The basic problem here is that Plantinga claims to understand what Anselm was talking about in the first place. SEP describes no less than five different formulations of Anselm's argument which have been suggested by various commentators, criticizes all five interpretations on various grounds, and then suggests that Anselm may in fact have made an elementary logical error (thus putting forward a sixth interpretation). While it is possible that Plantinga's interpretation of Anselm happens to match what Anselm intended, it strikes me as rather unlikely given the diversity of opinion which the text has produced.
If we set that problem aside, the next problem is with this line in (Plantinga's interpretation of) Anselm's argument:
(2) Existence in reality is greater than existence in the understanding alone.
Plantinga writes that:
If this is what [Kant] means, he's certainly right. But is it relevant to the ontological
argument? Couldn't Anselm thank Kant for this interesting point and proceed merrily on his
way? Where did he try to define God into being by adding existence to a list of properties
that defined some concept? According to the great German philosopher and pessimist
Arthur Schopenhauer, the ontological argument arises when "someone excogitates a
conception, composed out of all sorts of predicates, among which, however, he takes care
to include the predicate actuality or existence, either openly or wrapped up for decency's
sake in some other predicate, such as perfection, immensity, or something of the kind." If
this were Anselm's procedure -- if he had simply added existence to a concept that has
application contingently if at all -- then indeed his argument would be subject to the Kantian
criticism. But he didn't, and it isn't.
Unfortunately, at this point Plantinga turns away from Kant and proceeds to "take an independent look at" the ontological argument, so we don't get any further elaboration on why (2) does not constitute exactly what Plantinga is describing.

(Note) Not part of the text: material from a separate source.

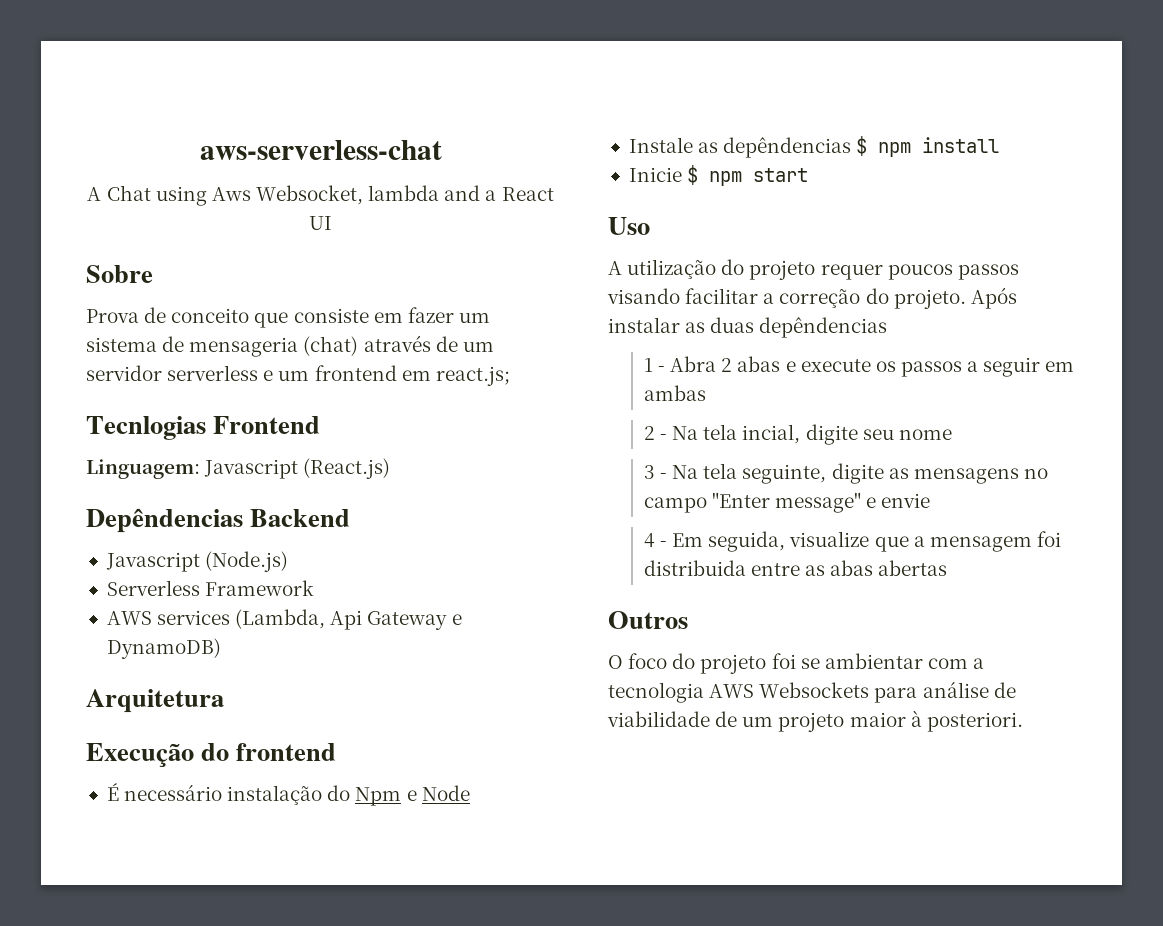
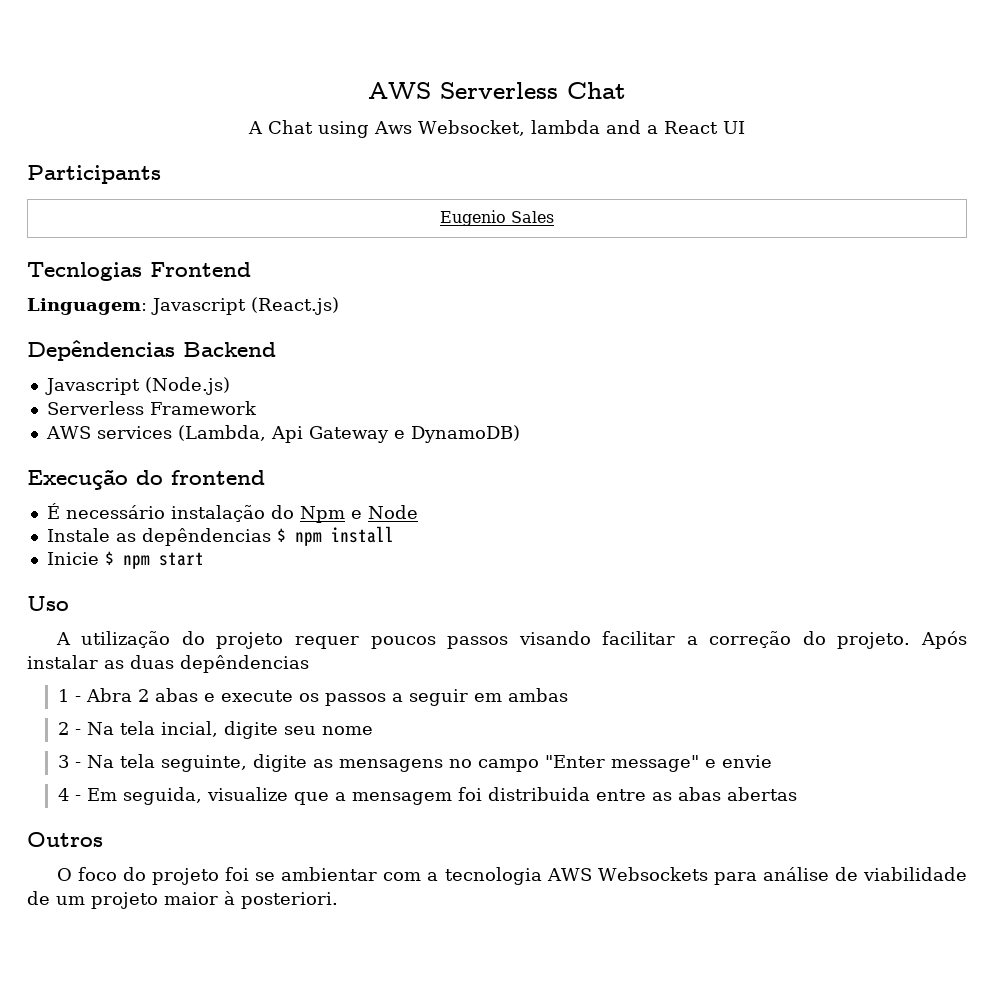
[199,140,442,160] aws-serverless-chat -> [368,82,626,99] AWS Serverless Chat
[86,265,153,283] [86,307,490,328] [86,335,494,357] [86,365,510,386] Sobre // Prova de conceito que consiste em fazer um sistema de mensageria (chat) através de um servidor serverless e um frontend em react.js; -> [27,165,161,184] [440,210,554,226] Participants // Eugenio Sales
[86,689,224,713] // Arquitetura -> (520, 434) none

Maybe Plantinga meant something like this: Anselm is not adding existence to God's set of predicates, he is merely arguing that "existence in the understanding alone" is "less great" than "existence in reality" - i.e. that an object which "exists in the understanding alone" is necessarily less great than an object which "exists in reality." Plantinga then goes on to examine what it means for an object to "exist in the understanding alone," eventually concluding that we may speak of such "possible objects" as a shorthand for a set of predicates which may or may not be instantiated in a given possible world. For example, the claim that "Black swans could possibly exist" is reformulated as the claim that "In at least one possible world, there is an object which is a black swan." Thus, his interpretation of Anselm is formulated in terms of modal logic and Kripke semantics (which, IMHO, doesn't really sound a lot like what Anselm actually wrote). This sidesteps Kant's objection to "non-existent objects" and existence-as-a-predicate. However, in the context of the rest of Plantinga's discussion of "greatness" and "excellence," it also makes the assertion that "God's existence in reality is conceivable" a great deal stronger than it might appear, to the point that the atheist can reasonably reject this premise as unfounded or at least not self-evident.